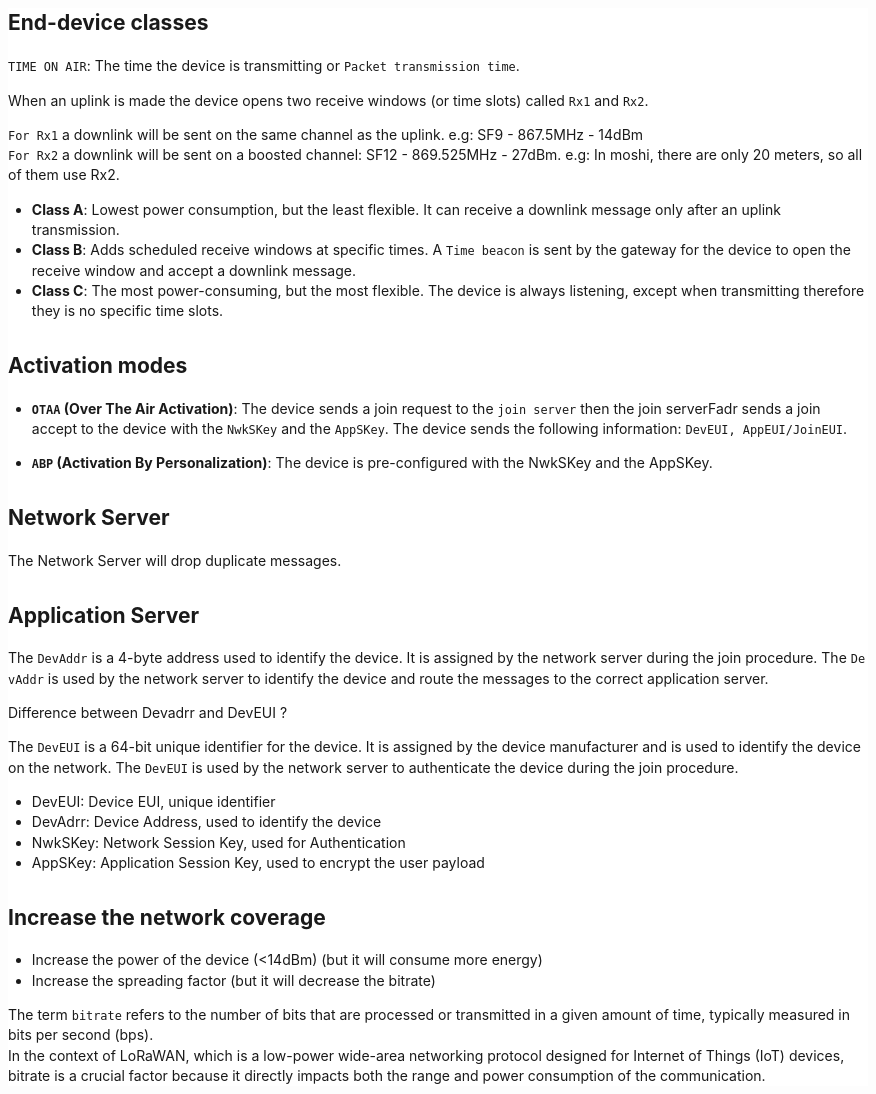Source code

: ## End-device classes

`TIME ON AIR`: The time the device is transmitting or `Packet transmission time`.

When an uplink is made the device opens two receive windows (or time slots) called `Rx1` and `Rx2`.

`For Rx1` a downlink will be sent on the same channel as the uplink. e.g: SF9 - 867.5MHz - 14dBm  
`For Rx2` a downlink will be sent on a boosted channel: SF12 - 869.525MHz - 27dBm. e.g: In moshi, there are only 20 meters, so all of them use Rx2.

- **Class A**: Lowest power consumption, but the least flexible. It can receive a downlink message only after an uplink transmission.
- **Class B**: Adds scheduled receive windows at specific times. A `Time beacon` is sent by the gateway for the device to open the receive window and accept a downlink message.
- **Class C**: The most power-consuming, but the most flexible. The device is always listening, except when transmitting therefore they is no specific time slots.

## Activation modes

- **`OTAA` (Over The Air Activation)**: The device sends a join request to the `join server` then the join serverFadr sends a join accept to the device with the `NwkSKey` and the `AppSKey`. The device sends the following information: `DevEUI, AppEUI/JoinEUI`.  


- **`ABP` (Activation By Personalization)**: The device is pre-configured with the NwkSKey and the AppSKey.

## Network Server

The Network Server will drop duplicate messages.

## Application Server

The `DevAddr` is a 4-byte address used to identify the device. It is assigned by the network server during the join procedure. The `DevAddr` is used by the network server to identify the device and route the messages to the correct application server.

Difference between Devadrr and DevEUI ?

The `DevEUI` is a 64-bit unique identifier for the device. It is assigned by the device manufacturer and is used to identify the device on the network. The `DevEUI` is used by the network server to authenticate the device during the join procedure.

- DevEUI: Device EUI, unique identifier
- DevAdrr: Device Address, used to identify the device
- NwkSKey: Network Session Key, used for Authentication
- AppSKey: Application Session Key, used to encrypt the user payload

## Increase the network coverage

- Increase the power of the device (<14dBm) (but it will consume more energy)
- Increase the spreading factor (but it will decrease the bitrate)

The term `bitrate` refers to the number of bits that are processed or transmitted in a given amount of time, typically measured in bits per second (bps).  
In the context of LoRaWAN, which is a low-power wide-area networking protocol designed for Internet of Things (IoT) devices, bitrate is a crucial factor because it directly impacts both the range and power consumption of the communication.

------------------------------------------------

### PROBLEM DETAILS
Reproduce the rows above word for word, leaving out the pictures.

### COMPLETED EXERCISE
Source code

: ## End-device classes

`TIME ON AIR`: The time the device is transmitting or `Packet transmission time`.

When an uplink is made the device opens two receive windows (or time slots) called `Rx1` and `Rx2`.

`For Rx1` a downlink will be sent on the same channel as the uplink. e.g: SF9 - 867.5MHz - 14dBm  
`For Rx2` a downlink will be sent on a boosted channel: SF12 - 869.525MHz - 27dBm. e.g: In moshi, there are only 20 meters, so all of them use Rx2.

- **Class A**: Lowest power consumption, but the least flexible. It can receive a downlink message only after an uplink transmission.
- **Class B**: Adds scheduled receive windows at specific times. A `Time beacon` is sent by the gateway for the device to open the receive window and accept a downlink message.
- **Class C**: The most power-consuming, but the most flexible. The device is always listening, except when transmitting therefore they is no specific time slots.

## Activation modes

- **`OTAA` (Over The Air Activation)**: The device sends a join request to the `join server` then the join serverFadr sends a join accept to the device with the `NwkSKey` and the `AppSKey`. The device sends the following information: `DevEUI, AppEUI/JoinEUI`.  


- **`ABP` (Activation By Personalization)**: The device is pre-configured with the NwkSKey and the AppSKey.

## Network Server

The Network Server will drop duplicate messages.

## Application Server

The `DevAddr` is a 4-byte address used to identify the device. It is assigned by the network server during the join procedure. The `DevAddr` is used by the network server to identify the device and route the messages to the correct application server.

Difference between Devadrr and DevEUI ?

The `DevEUI` is a 64-bit unique identifier for the device. It is assigned by the device manufacturer and is used to identify the device on the network. The `DevEUI` is used by the network server to authenticate the device during the join procedure.

- DevEUI: Device EUI, unique identifier
- DevAdrr: Device Address, used to identify the device
- NwkSKey: Network Session Key, used for Authentication
- AppSKey: Application Session Key, used to encrypt the user payload

## Increase the network coverage

- Increase the power of the device (<14dBm) (but it will consume more energy)
- Increase the spreading factor (but it will decrease the bitrate)

The term `bitrate` refers to the number of bits that are processed or transmitted in a given amount of time, typically measured in bits per second (bps).  
In the context of LoRaWAN, which is a low-power wide-area networking protocol designed for Internet of Things (IoT) devices, bitrate is a crucial factor because it directly impacts both the range and power consumption of the communication.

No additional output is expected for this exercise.